Isn't that the point of an American Pale Ale?


----------



## lou (19/5/05)

Its a real shame about the Reggatta - i didn't realise they had stopped brewing
it wasn't 2 years ago as i used to pop in there now and then for an ale when i lived around the corner and that was only last year.

They did a very nice irish ale - incredibly chocolately with loads of hop flavour and a nice fruity ester profile . The pale ale was nice too - what a tragedy - although the atmos of the place was always pretty bad.

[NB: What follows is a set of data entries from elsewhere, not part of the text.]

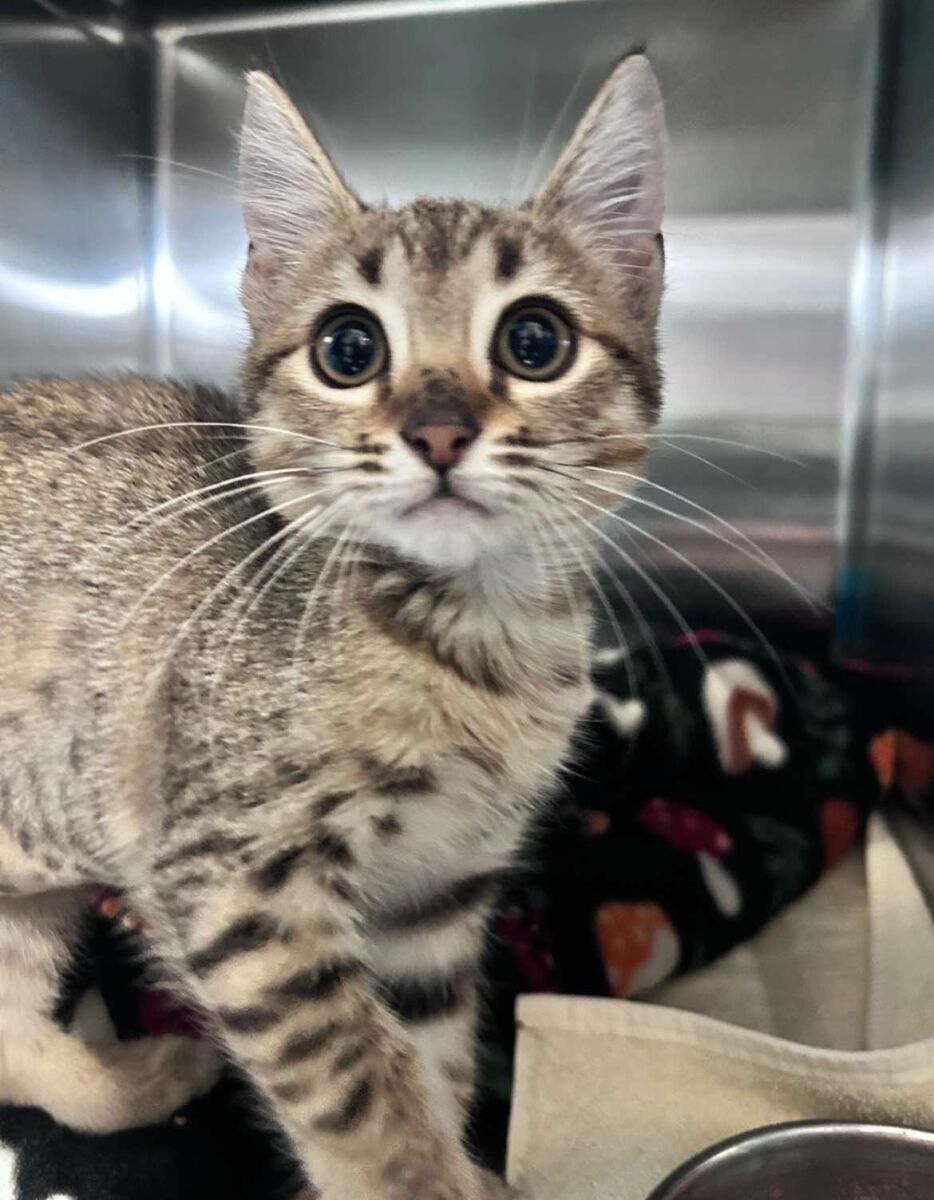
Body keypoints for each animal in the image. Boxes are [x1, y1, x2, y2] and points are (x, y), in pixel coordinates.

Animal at [0, 53, 666, 1200]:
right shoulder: (233, 879)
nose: (437, 430)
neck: (471, 640)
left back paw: (130, 1080)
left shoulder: (434, 900)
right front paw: (423, 1180)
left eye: (535, 340)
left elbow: (431, 1066)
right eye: (347, 347)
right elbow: (364, 1100)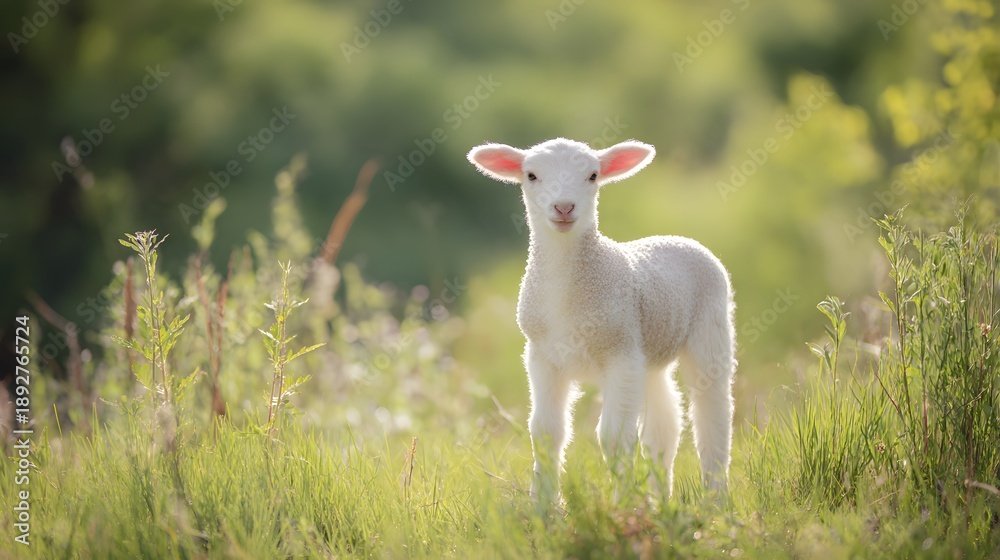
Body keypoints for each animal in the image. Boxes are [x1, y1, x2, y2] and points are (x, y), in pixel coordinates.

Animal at [467, 138, 736, 502]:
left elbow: (615, 438)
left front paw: (623, 505)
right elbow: (546, 432)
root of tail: (677, 238)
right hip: (650, 351)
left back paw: (716, 498)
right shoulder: (542, 356)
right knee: (664, 427)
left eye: (593, 175)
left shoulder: (620, 352)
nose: (564, 207)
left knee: (713, 416)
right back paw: (660, 500)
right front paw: (542, 505)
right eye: (531, 175)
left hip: (710, 328)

The scene is just not right for quality beer appreciation - loads of trendy w*nkers

lou


----------



## Kai (19/5/05)

Sounds like a great night was had by all... except poor old snow.


----------



## Hoops (19/5/05)

Man I was in a hurt locker this morning!

The Oxford Nights was actually the Swarzbeir (no idea on spelling) which tasted like a stout fermented with lager yeast, the Stout was the Oxford Black.
Certainly way too many metrosexuals in pink shirts!
I had the Kangaroo fillet which was really nice, done medium which is really a bit overdone for Skippy. The meal was very nice but very small but we made up for it with beer!
We checked out the brew gear through the glass, (I think I drolled on the glass a bit much) and I think we worked out how it all worked and what all the gear was for (except those 7 SS containers? - maybe for hop additions?). One fermenter had a tube going into a bucket of liquid and was going nuts, so at least you can tell they actually use the gear.

Certainly somewhere I will go again soon. 

Hoops


----------



## Ross (19/5/05)

Hoops,

I shaped up really well this morning, up at 6.00am & felt pretty good - must be a bad indication of my drinking habits if you guys were suffering...

Definately a night to be repeated, when we can get a few brewers together...


----------



## BrissyBrew (19/5/05)

I loved the Pale Ale, it was brilliant! I was upset I left it for last, I will definately return but will be ONLY drinking the pale ale.

As for the rest of the beers, better leave them for the rest. I was sadly disappointed, the only saving grace was the pale which was to risk repeating myself brilliant. A nice hops aroma, off the nose it was smooth and commanding, the palate displayed a good balance between malt and hops flavours, and I am not a hop head, but the malt and fruity overtones from the yeast was in perfect harmony with the hops.


----------



## adam (19/5/05)

they have had some great sunday sessions there lately - with a great band and crowd. i have been to about 4 over the last 2 months and had a ball.
shame they ran out of their beautiful porter but i still enjoy the pale ale and cloudy!


----------



## BrissyBrew (20/5/05)

I asked for the porter and they stated they stopped making it so I can not comment. The Pale Ale still does it for me, their cloudy needs more carbonation IMHO


----------



## Jye (9/12/05)

I was at the Oxford Wednesday night and the pale ale is still kick ass :beerbang: The let down of the evening was their seasonal beer 'bee sting' which was completely devoid of any honey flavour <_< and the oysters served warm with the tomato and bacon topping are a definite winner.

Jye :beer:


----------